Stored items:

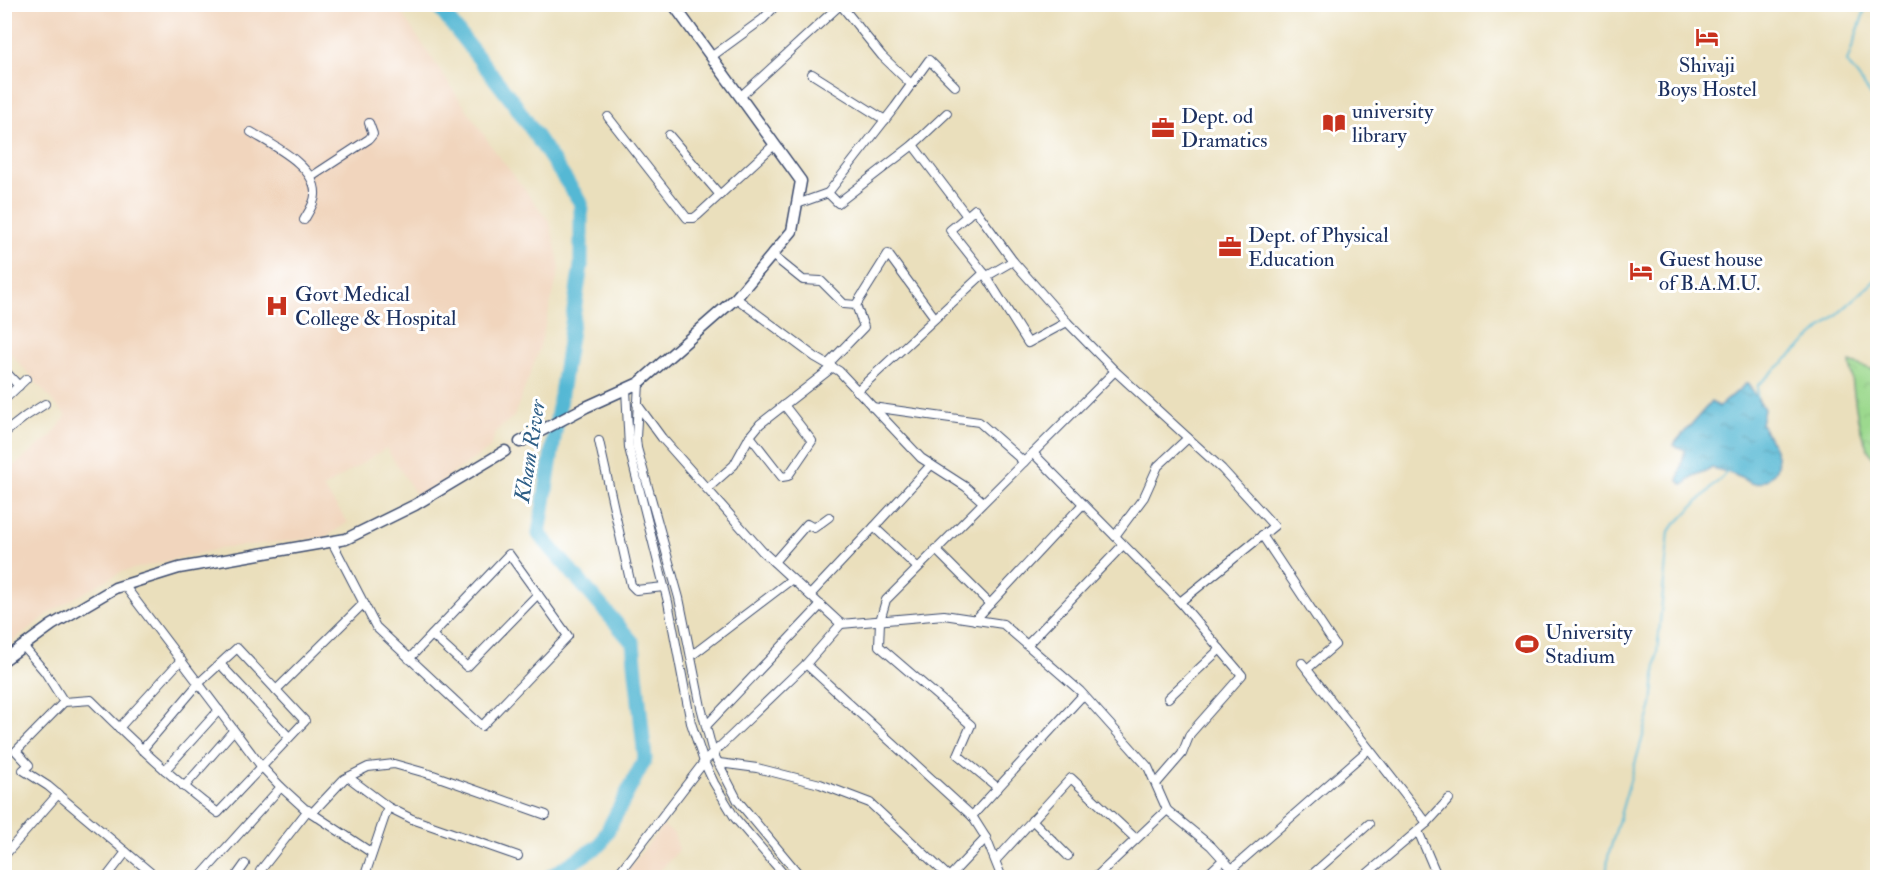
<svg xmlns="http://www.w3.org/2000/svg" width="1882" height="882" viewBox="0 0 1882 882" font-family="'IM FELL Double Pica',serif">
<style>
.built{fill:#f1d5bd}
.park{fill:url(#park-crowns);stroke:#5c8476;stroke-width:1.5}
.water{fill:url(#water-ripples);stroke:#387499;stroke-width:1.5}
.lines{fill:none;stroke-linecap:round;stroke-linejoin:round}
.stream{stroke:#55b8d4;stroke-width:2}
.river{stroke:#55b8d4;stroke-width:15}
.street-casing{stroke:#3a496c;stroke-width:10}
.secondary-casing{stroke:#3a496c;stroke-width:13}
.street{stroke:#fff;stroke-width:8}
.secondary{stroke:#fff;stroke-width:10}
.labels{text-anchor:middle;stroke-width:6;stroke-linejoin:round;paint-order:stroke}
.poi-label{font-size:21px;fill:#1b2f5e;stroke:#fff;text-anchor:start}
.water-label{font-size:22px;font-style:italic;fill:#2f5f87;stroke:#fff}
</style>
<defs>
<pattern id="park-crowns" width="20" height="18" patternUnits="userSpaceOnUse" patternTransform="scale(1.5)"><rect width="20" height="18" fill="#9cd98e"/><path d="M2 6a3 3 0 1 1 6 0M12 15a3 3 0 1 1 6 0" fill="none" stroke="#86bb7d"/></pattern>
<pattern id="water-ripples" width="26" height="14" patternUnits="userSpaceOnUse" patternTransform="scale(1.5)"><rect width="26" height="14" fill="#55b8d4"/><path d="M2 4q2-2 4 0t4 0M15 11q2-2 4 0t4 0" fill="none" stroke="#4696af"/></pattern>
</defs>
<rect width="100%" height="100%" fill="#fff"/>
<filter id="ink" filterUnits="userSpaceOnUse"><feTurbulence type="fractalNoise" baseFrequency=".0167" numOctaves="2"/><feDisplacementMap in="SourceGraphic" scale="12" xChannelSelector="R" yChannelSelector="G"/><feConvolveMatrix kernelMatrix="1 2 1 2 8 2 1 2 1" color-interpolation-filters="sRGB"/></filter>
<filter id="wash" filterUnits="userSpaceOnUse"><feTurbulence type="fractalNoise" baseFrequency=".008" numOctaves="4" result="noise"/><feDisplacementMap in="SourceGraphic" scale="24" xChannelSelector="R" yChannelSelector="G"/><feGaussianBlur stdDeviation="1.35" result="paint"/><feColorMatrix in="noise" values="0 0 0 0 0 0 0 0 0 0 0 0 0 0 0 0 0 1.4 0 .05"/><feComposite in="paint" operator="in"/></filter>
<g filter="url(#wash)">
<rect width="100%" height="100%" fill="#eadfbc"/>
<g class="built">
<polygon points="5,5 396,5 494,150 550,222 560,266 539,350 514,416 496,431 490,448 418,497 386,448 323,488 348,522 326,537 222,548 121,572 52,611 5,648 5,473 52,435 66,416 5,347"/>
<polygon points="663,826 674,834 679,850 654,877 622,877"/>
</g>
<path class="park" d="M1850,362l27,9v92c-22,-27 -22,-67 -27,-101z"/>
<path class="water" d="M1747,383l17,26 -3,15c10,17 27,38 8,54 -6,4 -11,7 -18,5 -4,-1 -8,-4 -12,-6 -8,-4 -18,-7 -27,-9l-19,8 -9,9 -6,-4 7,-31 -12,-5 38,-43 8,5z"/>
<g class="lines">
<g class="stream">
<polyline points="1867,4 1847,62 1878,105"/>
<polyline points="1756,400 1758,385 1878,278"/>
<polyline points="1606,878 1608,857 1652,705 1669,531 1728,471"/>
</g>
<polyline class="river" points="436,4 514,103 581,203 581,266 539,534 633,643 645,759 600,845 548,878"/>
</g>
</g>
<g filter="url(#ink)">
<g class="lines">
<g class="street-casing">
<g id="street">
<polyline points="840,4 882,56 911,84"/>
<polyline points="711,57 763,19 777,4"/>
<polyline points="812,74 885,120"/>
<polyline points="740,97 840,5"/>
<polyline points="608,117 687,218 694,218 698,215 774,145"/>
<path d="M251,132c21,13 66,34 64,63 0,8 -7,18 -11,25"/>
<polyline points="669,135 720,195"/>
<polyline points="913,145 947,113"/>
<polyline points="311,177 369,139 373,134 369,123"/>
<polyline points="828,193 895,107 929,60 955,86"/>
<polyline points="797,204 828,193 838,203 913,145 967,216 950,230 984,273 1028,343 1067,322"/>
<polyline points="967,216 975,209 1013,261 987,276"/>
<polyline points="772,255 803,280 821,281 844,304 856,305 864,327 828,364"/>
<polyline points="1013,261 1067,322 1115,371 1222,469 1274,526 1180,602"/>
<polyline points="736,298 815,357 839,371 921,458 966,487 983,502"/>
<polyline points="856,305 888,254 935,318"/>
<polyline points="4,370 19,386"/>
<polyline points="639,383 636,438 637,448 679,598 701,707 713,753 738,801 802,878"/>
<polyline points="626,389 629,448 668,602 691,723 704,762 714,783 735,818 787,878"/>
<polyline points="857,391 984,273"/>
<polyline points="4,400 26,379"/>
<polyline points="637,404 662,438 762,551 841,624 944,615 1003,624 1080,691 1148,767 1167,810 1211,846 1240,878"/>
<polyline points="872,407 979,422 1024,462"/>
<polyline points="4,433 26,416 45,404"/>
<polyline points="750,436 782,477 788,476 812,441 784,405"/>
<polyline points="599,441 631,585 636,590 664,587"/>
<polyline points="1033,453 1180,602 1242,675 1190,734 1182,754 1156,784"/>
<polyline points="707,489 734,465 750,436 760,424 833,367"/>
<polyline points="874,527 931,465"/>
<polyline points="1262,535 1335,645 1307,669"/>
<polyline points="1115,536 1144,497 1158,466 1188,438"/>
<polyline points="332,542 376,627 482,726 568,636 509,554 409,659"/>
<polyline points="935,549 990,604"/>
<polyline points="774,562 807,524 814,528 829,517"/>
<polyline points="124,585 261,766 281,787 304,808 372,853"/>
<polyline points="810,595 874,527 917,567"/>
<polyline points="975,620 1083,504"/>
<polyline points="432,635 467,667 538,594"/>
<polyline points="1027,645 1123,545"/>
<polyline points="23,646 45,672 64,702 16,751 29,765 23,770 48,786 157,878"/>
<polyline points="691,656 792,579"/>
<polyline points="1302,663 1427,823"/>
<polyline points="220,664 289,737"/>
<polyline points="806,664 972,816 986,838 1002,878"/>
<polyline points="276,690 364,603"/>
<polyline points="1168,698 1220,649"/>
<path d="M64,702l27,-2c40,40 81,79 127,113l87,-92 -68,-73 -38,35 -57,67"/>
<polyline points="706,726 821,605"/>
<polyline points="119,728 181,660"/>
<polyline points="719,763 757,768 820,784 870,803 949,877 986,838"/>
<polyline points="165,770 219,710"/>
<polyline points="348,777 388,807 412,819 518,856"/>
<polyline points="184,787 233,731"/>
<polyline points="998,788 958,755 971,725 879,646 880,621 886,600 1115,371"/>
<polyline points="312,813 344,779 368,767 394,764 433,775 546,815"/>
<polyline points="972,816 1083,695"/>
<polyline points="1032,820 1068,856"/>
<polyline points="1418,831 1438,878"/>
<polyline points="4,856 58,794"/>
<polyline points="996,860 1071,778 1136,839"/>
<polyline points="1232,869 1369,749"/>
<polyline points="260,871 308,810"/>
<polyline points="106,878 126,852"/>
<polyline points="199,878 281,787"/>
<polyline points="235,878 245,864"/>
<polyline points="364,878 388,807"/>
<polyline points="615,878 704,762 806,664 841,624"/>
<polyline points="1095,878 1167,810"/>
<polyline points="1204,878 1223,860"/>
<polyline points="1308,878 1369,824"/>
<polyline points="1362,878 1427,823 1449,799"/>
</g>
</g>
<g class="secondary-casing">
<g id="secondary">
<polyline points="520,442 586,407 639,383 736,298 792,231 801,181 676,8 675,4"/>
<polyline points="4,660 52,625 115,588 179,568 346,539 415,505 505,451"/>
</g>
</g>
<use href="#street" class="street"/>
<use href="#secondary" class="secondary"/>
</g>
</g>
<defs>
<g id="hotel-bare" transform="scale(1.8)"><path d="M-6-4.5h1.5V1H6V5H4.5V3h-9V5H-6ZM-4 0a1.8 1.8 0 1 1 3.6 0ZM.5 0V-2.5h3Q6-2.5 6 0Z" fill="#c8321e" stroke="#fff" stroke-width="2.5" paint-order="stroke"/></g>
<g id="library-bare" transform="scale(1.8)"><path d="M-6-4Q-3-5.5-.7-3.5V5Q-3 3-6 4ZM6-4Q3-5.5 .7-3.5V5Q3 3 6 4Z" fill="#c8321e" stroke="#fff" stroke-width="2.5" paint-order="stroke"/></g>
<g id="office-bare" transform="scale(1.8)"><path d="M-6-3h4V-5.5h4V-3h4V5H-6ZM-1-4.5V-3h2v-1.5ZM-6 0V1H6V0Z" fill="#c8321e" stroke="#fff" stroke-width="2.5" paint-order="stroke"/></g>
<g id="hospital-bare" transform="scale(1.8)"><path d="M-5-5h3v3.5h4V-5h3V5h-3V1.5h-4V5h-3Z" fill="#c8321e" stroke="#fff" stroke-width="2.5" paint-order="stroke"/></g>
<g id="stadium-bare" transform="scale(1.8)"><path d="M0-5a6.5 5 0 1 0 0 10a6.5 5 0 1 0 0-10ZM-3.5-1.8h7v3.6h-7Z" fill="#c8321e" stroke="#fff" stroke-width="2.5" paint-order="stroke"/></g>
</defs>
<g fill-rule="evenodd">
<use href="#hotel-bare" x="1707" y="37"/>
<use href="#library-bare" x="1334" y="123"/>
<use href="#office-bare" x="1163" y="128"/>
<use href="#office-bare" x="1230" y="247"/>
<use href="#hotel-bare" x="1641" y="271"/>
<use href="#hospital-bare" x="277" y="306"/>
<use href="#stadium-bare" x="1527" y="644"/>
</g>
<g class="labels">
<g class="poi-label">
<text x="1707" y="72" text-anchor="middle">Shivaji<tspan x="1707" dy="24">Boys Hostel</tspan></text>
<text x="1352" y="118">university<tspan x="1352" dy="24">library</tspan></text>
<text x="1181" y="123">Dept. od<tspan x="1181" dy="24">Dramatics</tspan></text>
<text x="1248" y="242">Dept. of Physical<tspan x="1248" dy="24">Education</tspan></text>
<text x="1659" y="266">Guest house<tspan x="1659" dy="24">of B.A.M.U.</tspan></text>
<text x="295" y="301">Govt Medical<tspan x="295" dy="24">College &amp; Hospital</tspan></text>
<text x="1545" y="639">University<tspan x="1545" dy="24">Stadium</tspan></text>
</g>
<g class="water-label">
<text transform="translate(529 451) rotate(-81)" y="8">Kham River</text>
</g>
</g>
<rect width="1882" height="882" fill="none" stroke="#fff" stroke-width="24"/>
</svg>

• _How to complete this task_: Exactly one number is the answer: how many lines of the entries contain the string "wash".

• _Answer for the task_: 2